**TO-DO ITEM**
Please locate every line in the data below that contains the word "What", matching case exactly, and copy each of those lines.

**AVAILABLE DATA**
____
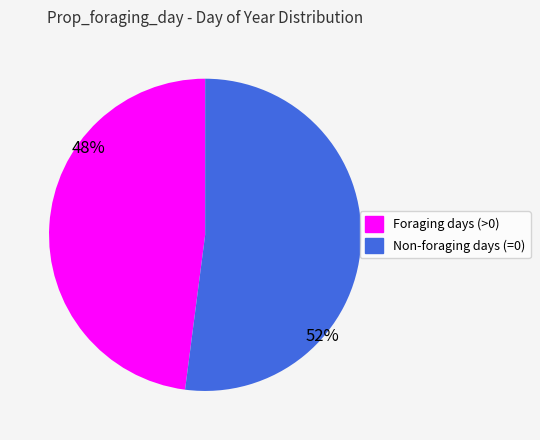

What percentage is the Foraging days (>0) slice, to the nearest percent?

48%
____
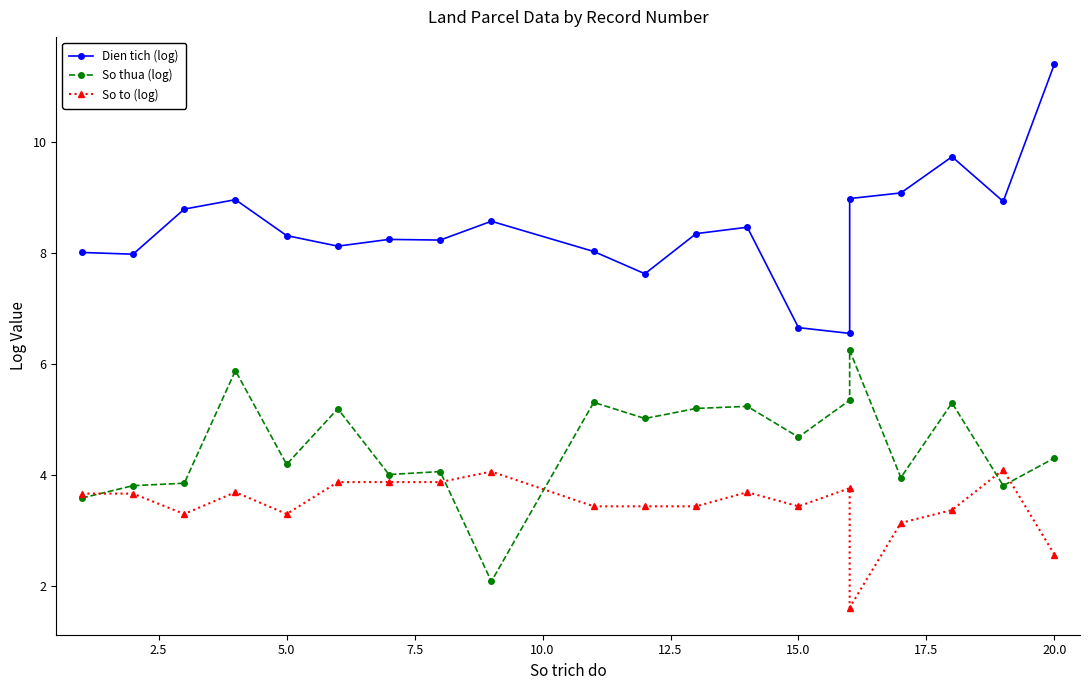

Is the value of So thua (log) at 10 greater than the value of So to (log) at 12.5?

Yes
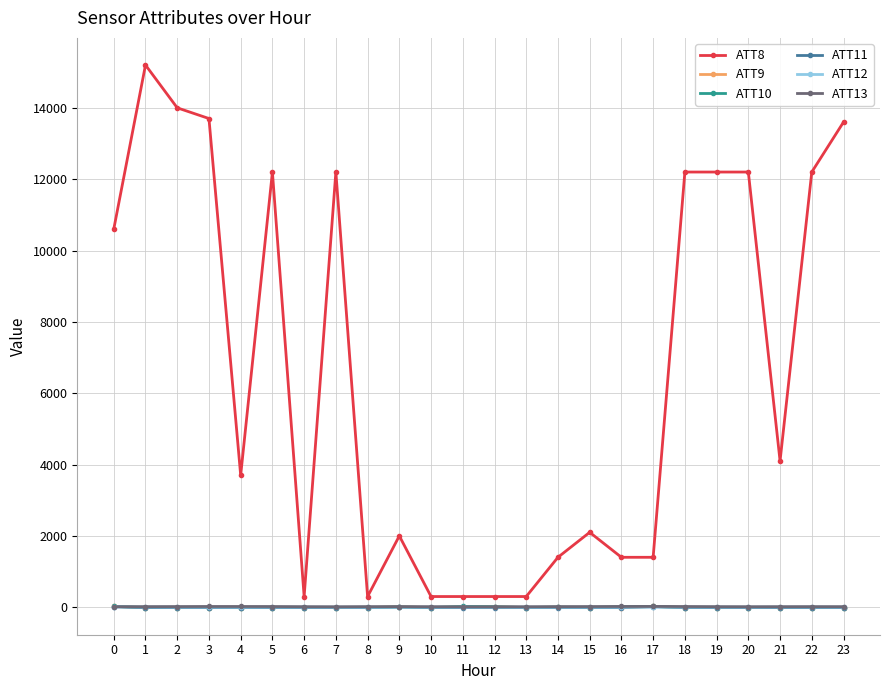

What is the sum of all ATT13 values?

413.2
____
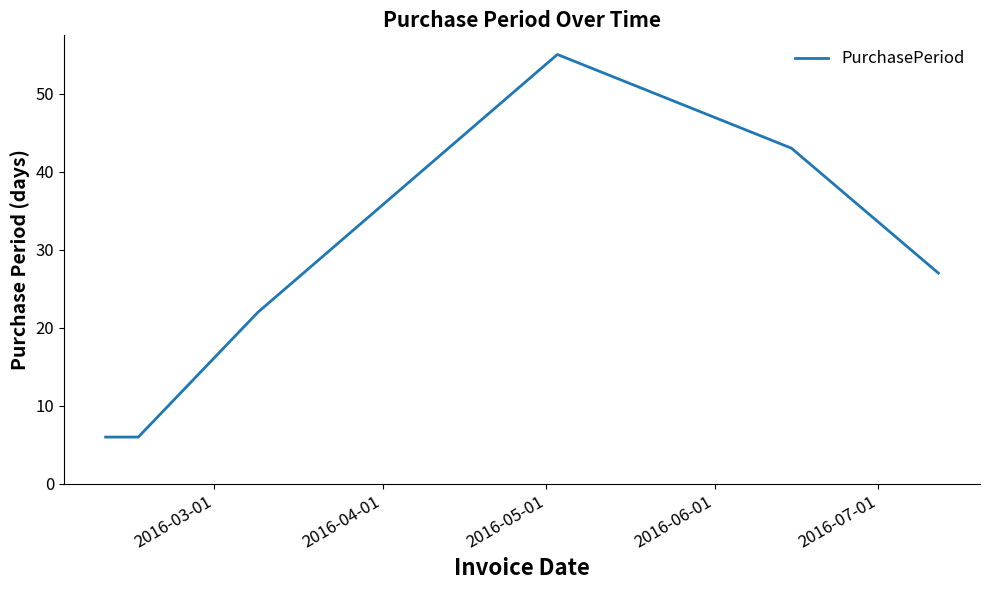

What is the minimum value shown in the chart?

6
____
**OUTPUT FOR THIS EXERCISE**
What percentage is the Foraging days (>0) slice, to the nearest percent?
What is the sum of all ATT13 values?
What is the minimum value shown in the chart?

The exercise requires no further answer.